───── RECORDS SHOWN ─────

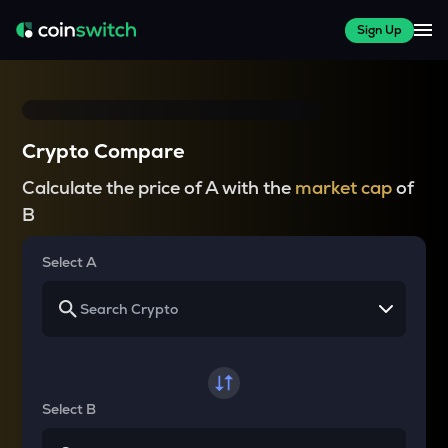
Sign Up
Crypto Compare
Calculate the price of A with the
market cap
of
B
Select A
Select B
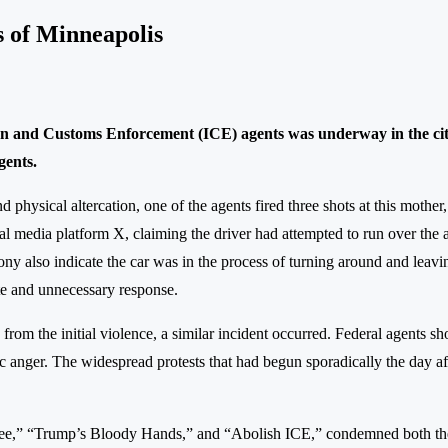
s of Minneapolis
on and Customs Enforcement (ICE) agents was underway in the city 
gents.
and physical altercation, one of the agents fired three shots at this moth
ocial media platform X, claiming the driver had attempted to run over th
mony also indicate the car was in the process of turning around and leavi
nate and unnecessary response.
g from the initial violence, a similar incident occurred. Federal agents
blic anger. The widespread protests that had begun sporadically the day 
Renee,” “Trump’s Bloody Hands,” and “Abolish ICE,” condemned both the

─────

§ TO-DO ITEM
Begin with the line that contains "blic anger. The" and quote each line after it exactly, stopping after the last line of the data.

§ SOLUTION FOR THIS PROBLEM
blic anger. The widespread protests that had begun sporadically the day 
Renee,” “Trump’s Bloody Hands,” and “Abolish ICE,” condemned both the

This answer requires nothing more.